# Recorded data
---+---

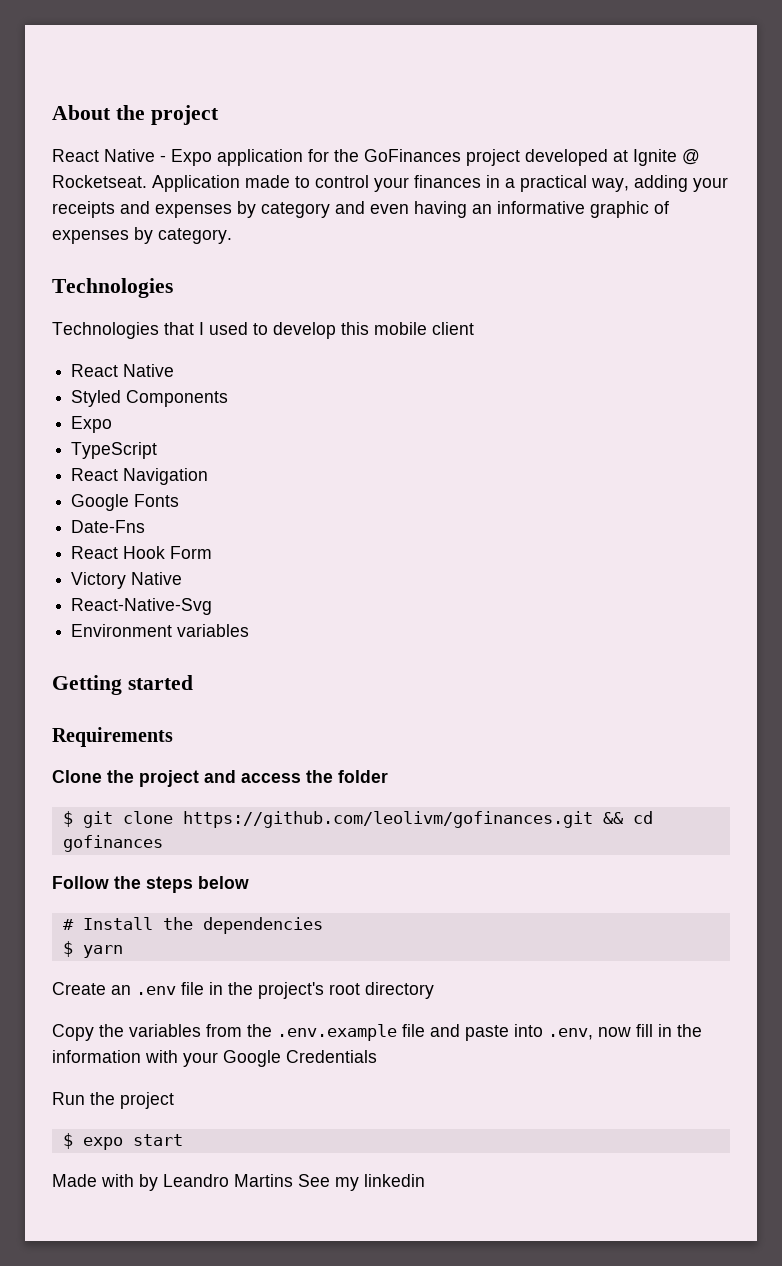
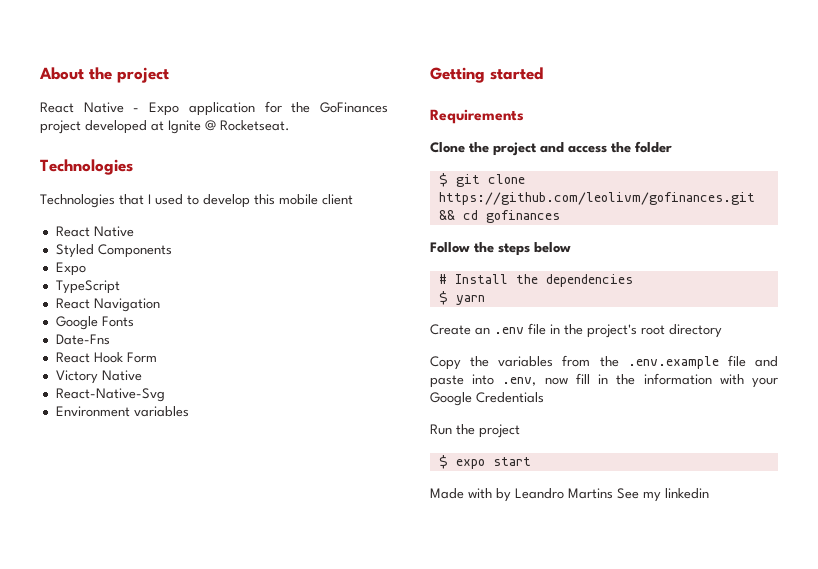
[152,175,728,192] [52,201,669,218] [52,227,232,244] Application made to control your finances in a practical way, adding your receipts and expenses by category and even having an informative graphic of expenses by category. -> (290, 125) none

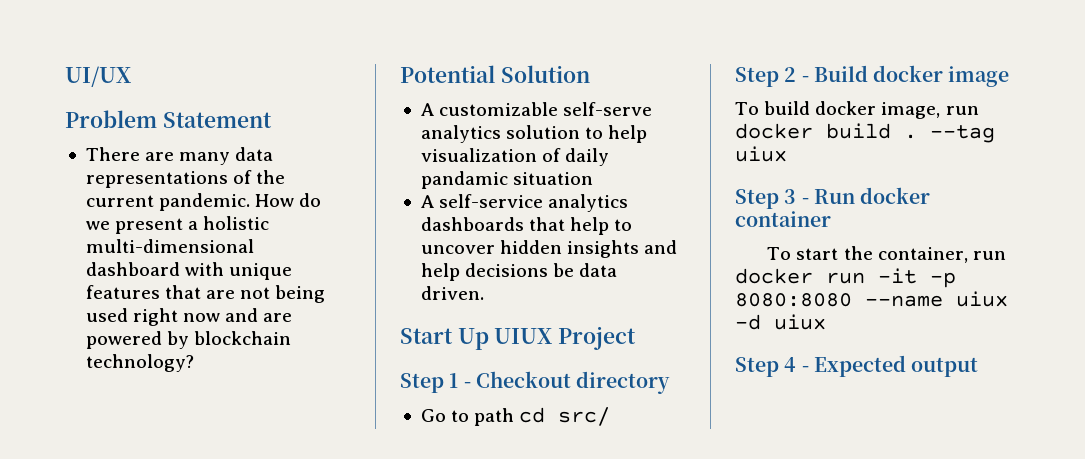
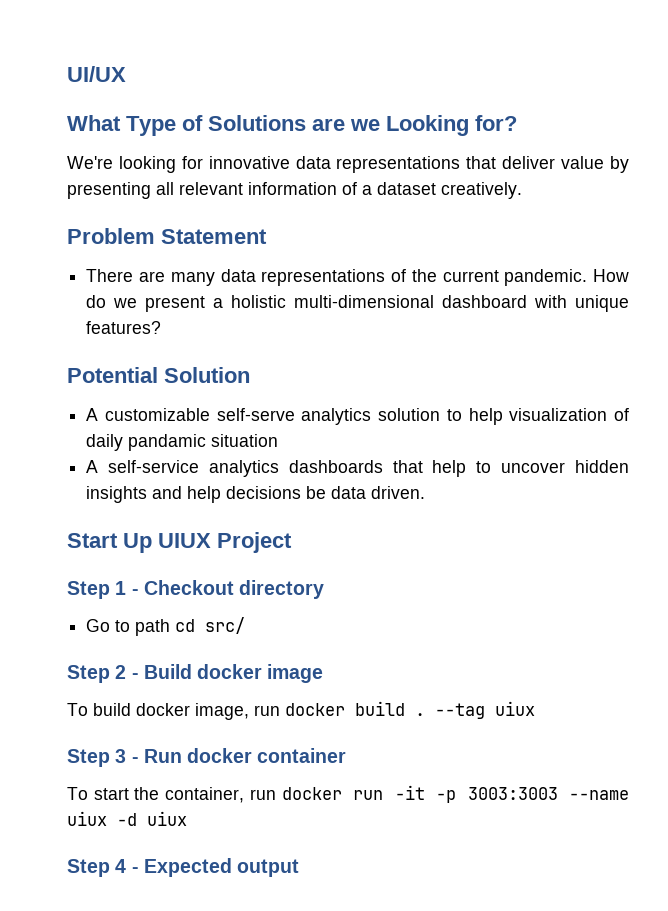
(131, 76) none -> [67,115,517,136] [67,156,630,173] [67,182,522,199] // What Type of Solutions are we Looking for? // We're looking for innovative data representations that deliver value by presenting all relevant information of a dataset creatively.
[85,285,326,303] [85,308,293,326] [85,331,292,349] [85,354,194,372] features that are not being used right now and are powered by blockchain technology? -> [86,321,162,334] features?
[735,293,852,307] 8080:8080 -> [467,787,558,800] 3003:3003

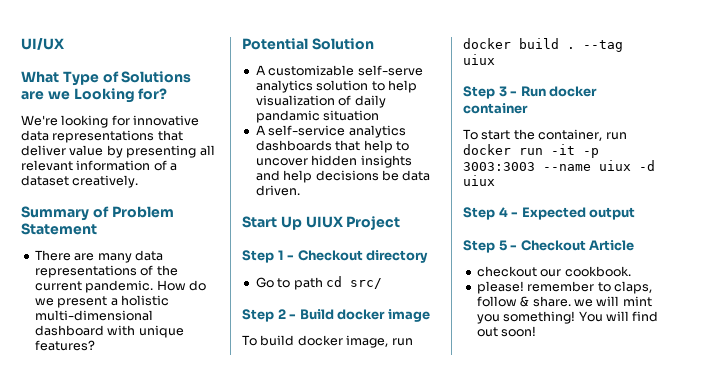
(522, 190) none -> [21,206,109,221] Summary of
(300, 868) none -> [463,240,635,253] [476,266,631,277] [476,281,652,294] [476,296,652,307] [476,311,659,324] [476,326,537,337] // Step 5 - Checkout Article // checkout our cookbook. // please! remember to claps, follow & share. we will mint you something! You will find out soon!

---+---

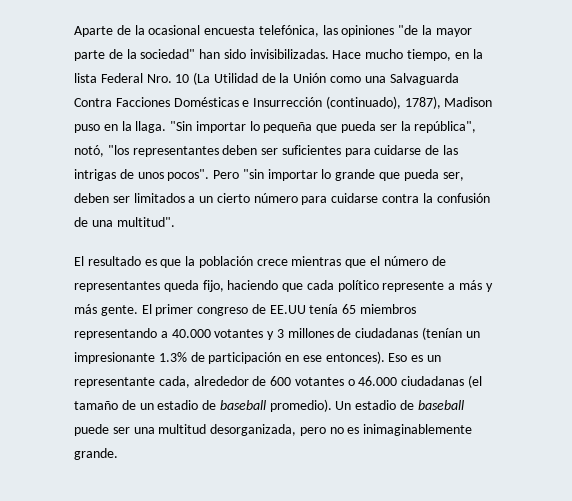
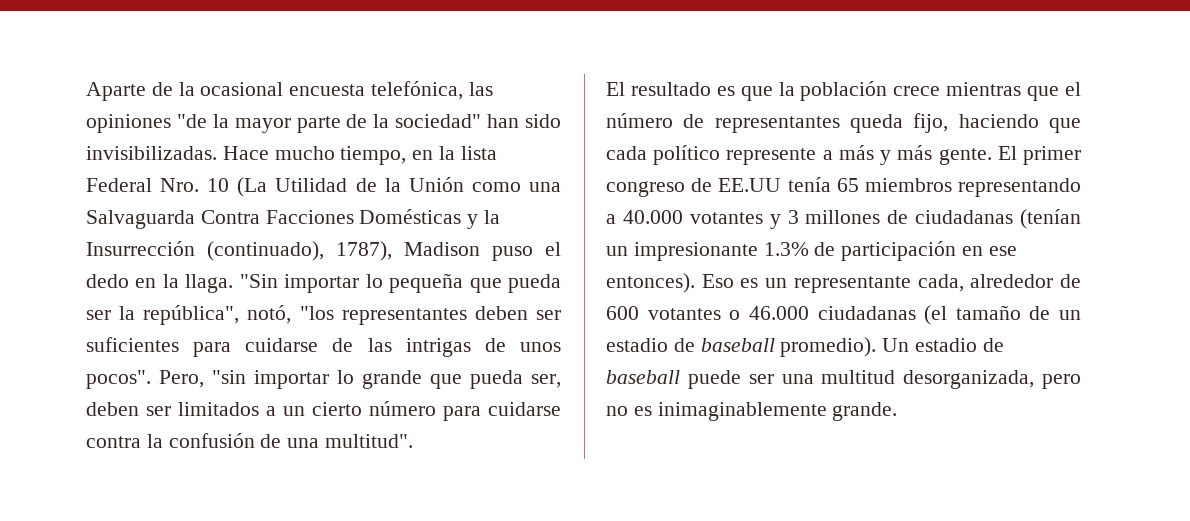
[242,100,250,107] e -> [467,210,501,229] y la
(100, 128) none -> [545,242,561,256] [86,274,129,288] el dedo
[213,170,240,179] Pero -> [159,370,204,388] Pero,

---+---

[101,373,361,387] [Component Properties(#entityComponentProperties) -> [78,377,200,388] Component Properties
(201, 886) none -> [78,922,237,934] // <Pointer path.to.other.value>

---+---

Output exactly one stretch of the listing: from the line containing "[242,100,250,107] e -> [467,210,501,229] y la" through the line containing "[213,170,240,179] Pero ->", both end lines included.

[242,100,250,107] e -> [467,210,501,229] y la
(100, 128) none -> [545,242,561,256] [86,274,129,288] el dedo
[213,170,240,179] Pero -> [159,370,204,388] Pero,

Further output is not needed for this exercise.